School Spotlight

Emma Mayhew, who will be a ninth-grader at Memorial High School, helps install a new Nature Passport box outside the Discovery Center and Herpetarium at the Vilas Zoo, along with Sam Brumm, education intern at the zoo, and Marco Tatili, behind, who also will be a ninth-grader at Memorial High School. The boxes hold a booklet to be used like a passport for children, parents and families to explore nature in south-central Wisconsin. 

Visitors to Nature Net sites this summer are finding a personal message when they lift the lids on wooden boxes to retrieve a “passport” to use on an educational nature scavenger hunt.

The boxes hold Nature Passports, which are booklets used for a scavenger hunt and journaling activity for children and parents. The program is a way to explore Nature Net sites found at places like parks and nature centers and record observations.

Through a partnership between Nature Net, a nonprofit environmental learning network founded by the Aldo Leopold Nature Center, and Jefferson Middle School, new boxes were created to house the passports. They were made by the middle school students who walked next door to Memorial High School to take a woodworking class taught by Miles Tokheim, a technology and engineering teacher.

The boxes were built over the spring semester and are being gradually installed at some Nature Net sites where the boxes were showing their age.

The inside of the lid notes the partnership and the date the box was completed and by what student.

School Spotlight

A Nature Passport box is inscribed with the date the box was completed and the names of the Jefferson Middle School students who made it.

“It was the very first time I used more than probably just a drill at my house so it was fun to do,” said Marco Tatili, who will be a ninth-grader at Memorial High School.

“It was nice to see all of our hard work … and the finished product at the end,” he said. “It is nice that the people can see our work and they can actually use it, too.”

Kimball Banwell, who was a Nature Net intern in the fall of 2017, said when she was given the task of coming up with about a dozen new boxes, she decided to reach out to students who might use them.

Through that process she found Tokheim, who was willing to take on the project, and Nature Net provided funding for the materials.

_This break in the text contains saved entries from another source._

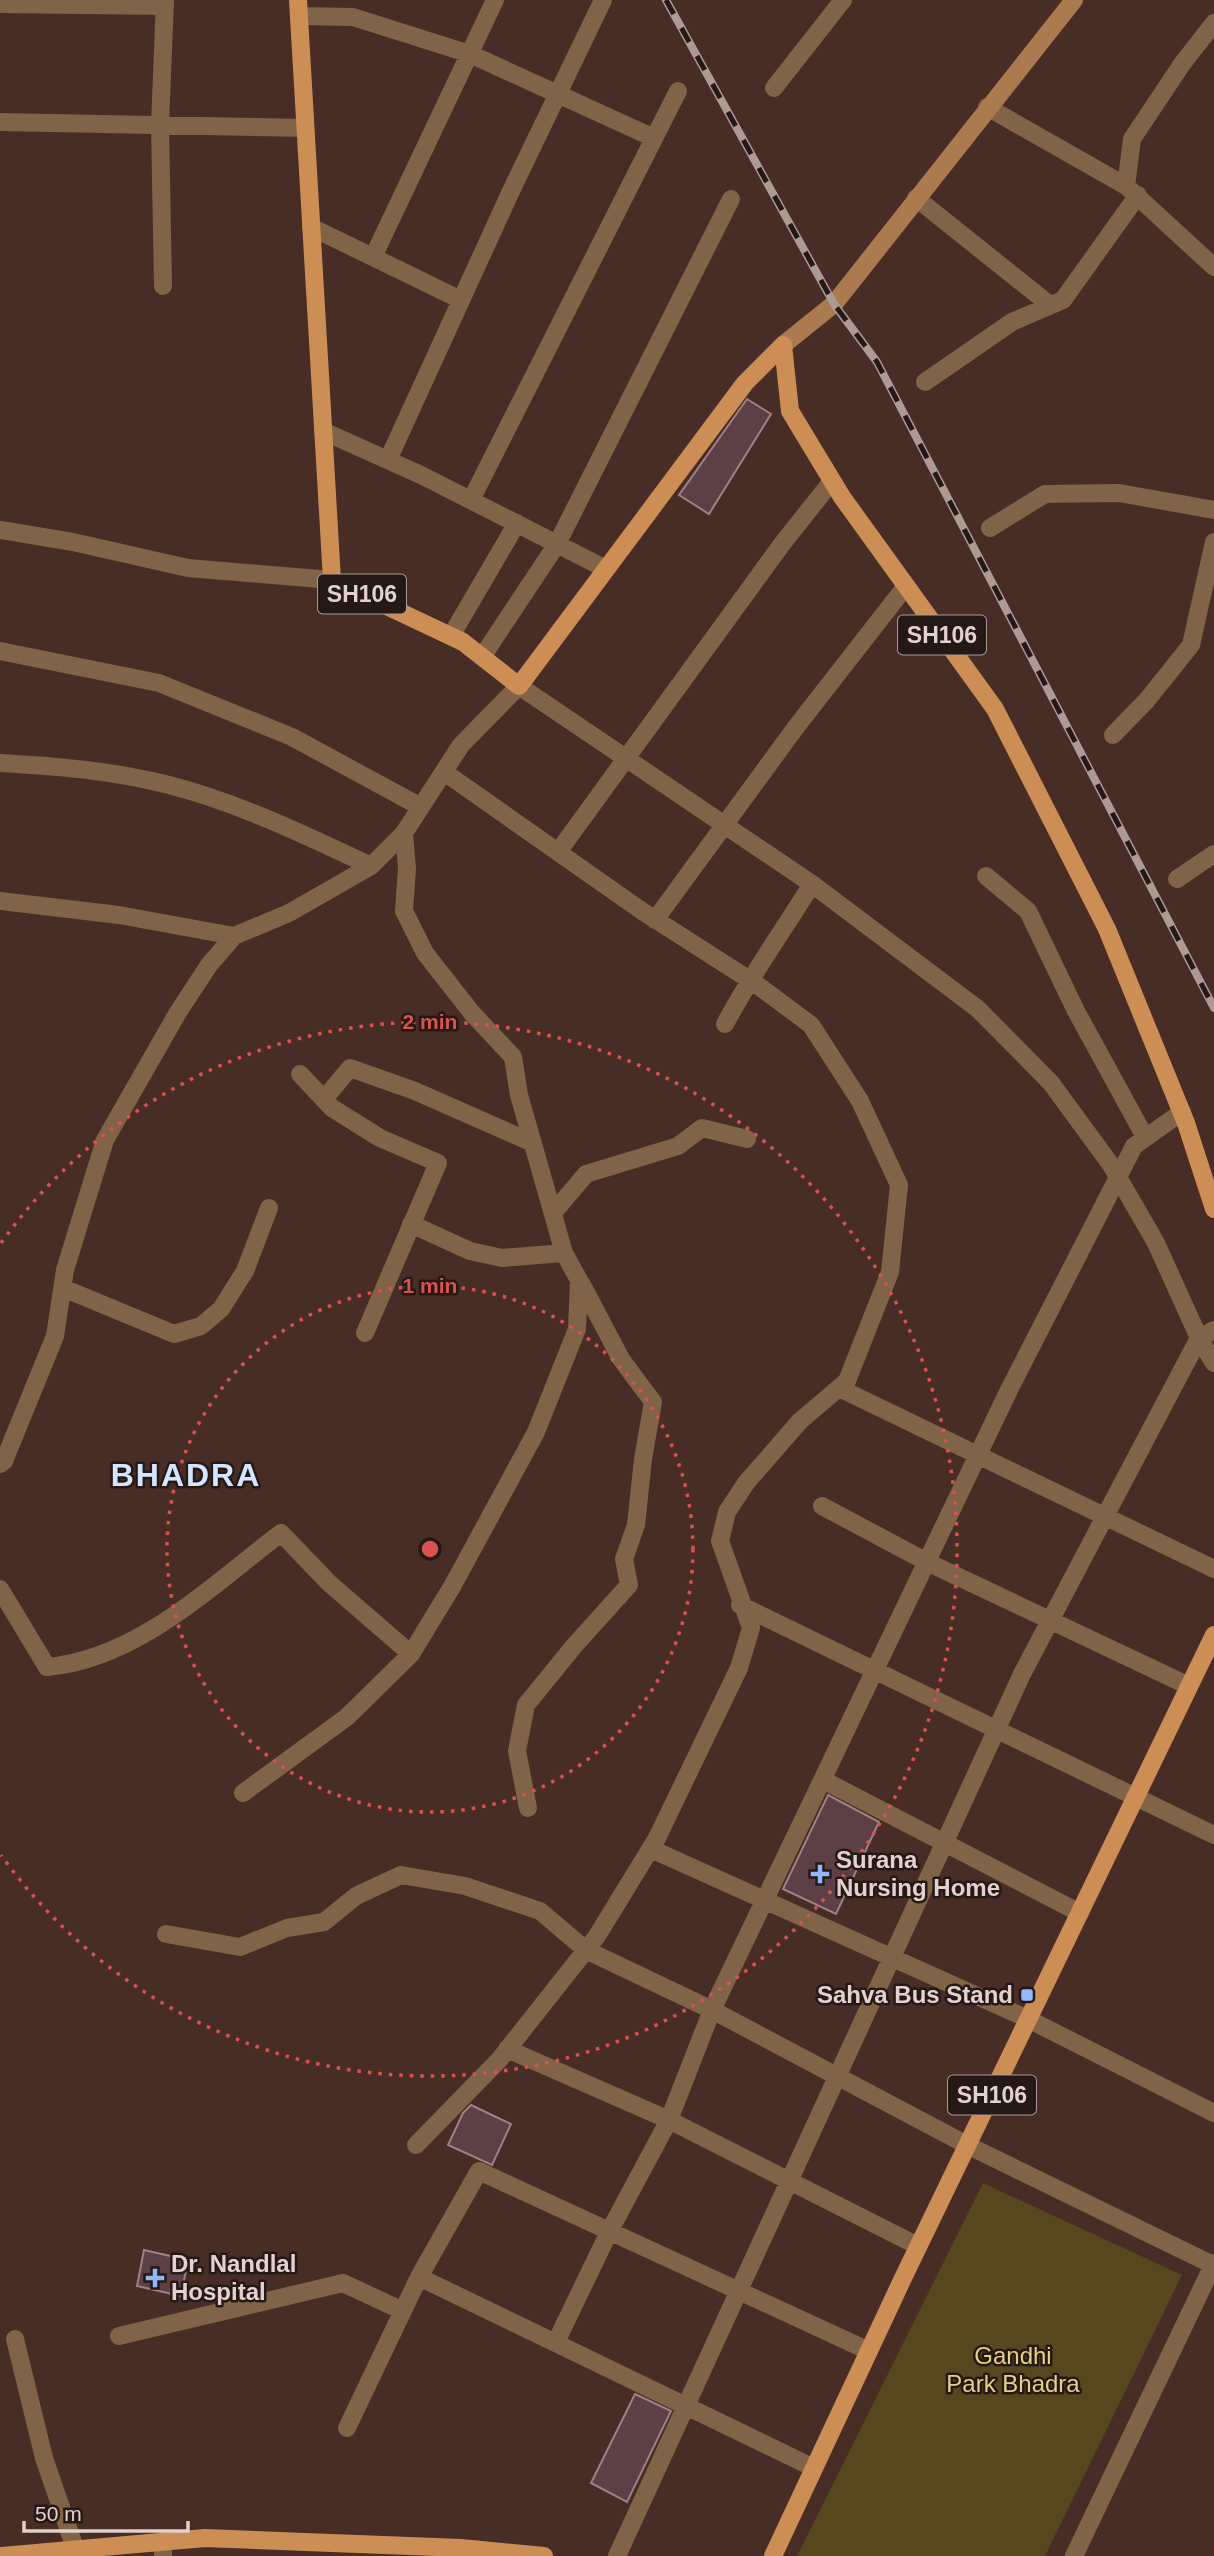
<svg xmlns="http://www.w3.org/2000/svg" width="1214" height="2556" font-family="Arial,sans-serif">
<style>
.green{fill:#56471e}
.building{fill:#5d4045;stroke:#a08084;stroke-width:2}
.lines{fill:none;stroke-linecap:round;stroke-linejoin:round}
.minor{stroke:#816348;stroke-width:18}
.secondary{stroke:#ab7b4f;stroke-width:18}
.primary{stroke:#cc8e54;stroke-width:18}
.rail-casing{stroke:#ae9a94;stroke-width:8}
.rail{stroke:#251916;stroke-width:5;stroke-dasharray:16;stroke-linecap:butt}
.ring{fill:none;stroke:#d95251;stroke-width:3.5;stroke-dasharray:3.5 7}
.poi-dot{fill:#91b8fd;stroke:#251916;stroke-width:2.5}
.labels{text-anchor:middle;stroke-width:5;stroke-linejoin:round;paint-order:stroke}
.shield{fill:#251916;stroke:#a99a95;stroke-width:2}
.shield-label{font-size:23px;font-weight:bold;fill:#e2d1cc}
.poi-label{font-size:24px;font-weight:bold;fill:#e2d1cc;stroke:#251916;text-anchor:start}
.park-label{font-size:24px;fill:#e8ce86;stroke:#251916}
.district-label{font-size:32px;font-weight:bold;letter-spacing:2px;fill:#d5e4ff;stroke:#251916}
.centre{fill:#d95251;stroke:#251916;stroke-width:3.5}
.ring-label{font-size:21px;text-anchor:middle;font-weight:bold;fill:#d95251;stroke:#251916;stroke-width:5;stroke-linejoin:round;paint-order:stroke}
</style>
<rect width="100%" height="100%" fill="#472d26"/>
<path class="green" d="M983 2183 1182 2275 1045 2556H797Z"/>
<path class="building" d="M747 399 771 414 709 514 679 495Z
M828 1795 879 1822 836 1914 783 1889Z
M471 2105 511 2124 492 2165 448 2145 463 2113Z
M144 2250 188 2260 181 2296 137 2286Z
M635 2394 671 2411 627 2502 591 2483Z"/>
<g class="lines">
<path class="minor" d="M0 4 165 6
M299 16 353 17 470 54 654 138
M1214 23 1182 64 1132 139 1126 186 1214 267
M774 88 843 0
M987 107 1126 186
M0 122 305 128
M916 198 1050 305
M311 227 461 300
M374 255 495 0
M163 286 160 125 165 0
M925 382 1012 322 1063 300 1138 195
M323 431 421 475 606 569
M388 460 511 191 603 0
M471 500 678 91
M990 528 1045 494 1119 493 1214 510
M0 530 73 542 188 568 332 580
M451 636 517 523
M0 651 159 683 292 737 421 807
M482 657 557 544 731 199
M1113 735 1147 700 1191 645 1214 542
M0 763C57 766 114 771 169 785 239 803 305 835 371 866
M558 852 782 544 832 481
M986 876 1028 911 1076 1011 1145 1137
M1177 879 1214 854
M0 901 119 915 234 936 289 913 371 866 404 833 461 745 519 686 812 884 978 1009 1051 1083 1111 1165 1156 1243 1199 1338 1214 1363
M655 920 796 727 906 586
M725 1024C751 975 783 931 812 884
M300 1074 332 1108 380 1138 438 1163 365 1333
M324 1099 350 1068 415 1091 533 1143
M553 1213 586 1174 678 1146 702 1128 747 1139
M411 1224 470 1251 502 1258 564 1253
M63 1288 174 1334 201 1326 221 1309 245 1271 269 1208
M839 1388 1214 1569
M0 1464 4 1461 55 1336 65 1270 105 1140 177 1014 209 965 234 936
M822 1506 927 1562 1189 1686
M0 1589 47 1667C138 1659 212 1585 281 1533L329 1583 411 1654
M740 1605 1214 1835
M823 1780 1080 1913
M243 1793 347 1717 411 1654 453 1585 536 1432 577 1329 579 1280 564 1253 519 1095 513 1057 472 1013 425 953 404 911 407 868 404 833
M528 1808 517 1751 526 1705 574 1646 629 1585 624 1559 636 1525 643 1459 653 1402 621 1359 581 1283
M651 1849 1028 2019 1214 2113
M166 1934 240 1947 287 1928 324 1922 356 1896 401 1875 465 1886 540 1911 586 1950 712 2010 967 2145 1213 2265
M507 2049 669 2120 918 2246
M416 2145 499 2060 597 1936 657 1838 739 1668 751 1628 720 1541 727 1512 746 1483 800 1421 847 1381 890 1272 899 1185 860 1101 811 1025 756 984 642 911 444 772
M419 2277 479 2171 869 2351
M119 2336 343 2283 403 2311
M15 2339 44 2458 75 2548
M556 2342 610 2230 669 2120 712 2010 1009 1390 1134 1146 1182 1112
M347 2428 419 2277 814 2468
M163 2556V2541
M617 2556 1022 1674 1199 1338 1214 1330
M1074 2556 1214 2263"/>
<path class="secondary" d="M783 345 834 304 1074 0"/>
<path class="primary" d="M298 0 332 580 463 642 519 686 745 383 783 345
M783 345 790 411 842 497 995 709 1107 929 1186 1123 1214 1209
M2 2556 205 2538 461 2548 544 2556
M773 2556 904 2276 1214 1635"/>
<defs>
<path id="rail" d="M666 0 834 304 877 362 1214 1008"/>
</defs>
<use href="#rail" class="rail-casing"/>
<use href="#rail" class="rail"/>
</g>
<g class="ring">
<circle cx="430" cy="1549" r="263"/>
<path d="M1 1243A527 527 0 1 1 1 1855"/>
</g>
<g class="poi-dot">
<path d="M816.5 1863.5h7v7h7v7h-7v7h-7v-7h-7v-7h7z"/>
<rect x="1020" y="1988" width="14" height="14" rx="3.5"/>
<path d="M151.5 2267.5h7v7h7v7h-7v7h-7v-7h-7v-7h7z"/>
</g>
<g class="labels">
<g class="shield">
<rect x="318" y="574.5" width="88" height="39" rx="5"/>
<rect x="898" y="615.5" width="88" height="39" rx="5"/>
<rect x="948" y="2075.5" width="88" height="39" rx="5"/>
</g>
<g class="shield-label">
<text x="362" y="602">SH106</text>
<text x="942" y="643">SH106</text>
<text x="992" y="2103">SH106</text>
</g>
<g class="poi-label">
<text x="836" y="1868">Surana<tspan x="836" dy="28">Nursing Home</tspan></text>
<text x="1013" y="2003" text-anchor="end">Sahva Bus Stand</text>
<text x="171" y="2272">Dr. Nandlal<tspan x="171" dy="28">Hospital</tspan></text>
</g>
<g class="park-label">
<text x="1013" y="2364">Gandhi<tspan x="1013" dy="28">Park Bhadra</tspan></text>
</g>
<g class="district-label">
<text x="186" y="1486">BHADRA</text>
</g>
</g>
<circle cx="430" cy="1549" r="10" class="centre"/>
<g class="ring-label">
<text x="430" y="1029">2 min</text>
<text x="430" y="1293">1 min</text>
</g>
<path d="M24 2521v10h164v-10" fill="none" stroke="#e2d1cc" stroke-width="3.5"/>
<text x="35" y="2521" font-size="21" fill="#e2d1cc" stroke="#251916" stroke-width="5" paint-order="stroke">50 m</text>
</svg>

“It just unfolded into this awesome thing,” she said.

Current Nature Net intern Hadley Edie, who started in January, was then responsible for following through with the project.

She said the partnership was mutually beneficial because the students learned new skills while Nature Net is benefiting from having new boxes.

“This is obviously the target audience we want to engage with the passports,” Edie said.

The theme for this year’s Passport is “#NatureHappens … all year long!” with a focus on adaptations and changes that happen throughout the seasons.

The boxes are being installed at the Aldo Leopold Nature Center, the UW Arboretum, Cave of the Mounds, Vilas Zoo, Sandburg Woods park and the MacKenzie Center in Poynette, which are the sites that needed new boxes.

“It was a big project for us to do,” said Emma Mayhew, who will be a ninth-grader at Memorial. “We hadn’t really done much in (woodworking) before.”

School Spotlight

Marco Tatili, left, and Emma Mayhew, incoming ninth-graders at Memorial High School, dispaly a new Nature Passport box. They and other Jefferson Middle School students created the boxes for Nature Net, a nonprofit environmental learning network founded by the Aldo Leopold Nature Center.

She said the project taught the students a lot. The hardest part was making sure all of the measurements were correct, she said.

“It was exciting,” Emma said about the idea of having her box installed at Sandburg Woods.

Maddie Ballweg, who will be a ninth-grader at Memorial, said the most challenging part of the process for her was when one of the boards for the box she was making with Marco accidentally got knocked off a table and broke.

So that part of the box had to be made over, which took a couple of extra days.

“I thought it was really cool because I was getting to make something other people would be able to see and would be there for 15 to 20 years,” said Maddie, whose box was installed outside of the Discovery Center and Herpetarium at the Vilas Zoo.